*Task instructions*:
When you write out the records, keep every word exact and drop the pictures.

----- Data supplied

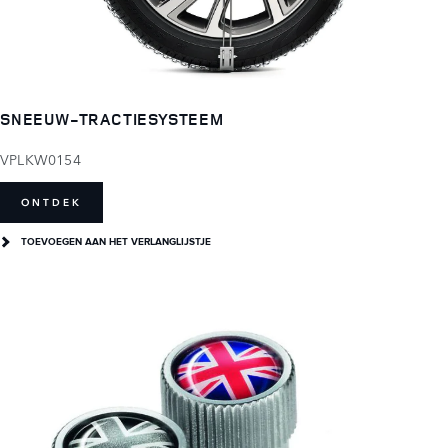
SNEEUW-TRACTIESYSTEEM
VPLKW0154
ONTDEK
TOEVOEGEN AAN HET VERLANGLIJSTJE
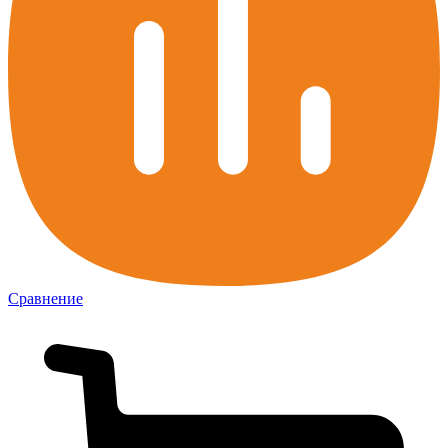
Сравнение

----------

*Answer box*:
SNEEUW-TRACTIESYSTEEM
VPLKW0154
ONTDEK
TOEVOEGEN AAN HET VERLANGLIJSTJE
Сравнение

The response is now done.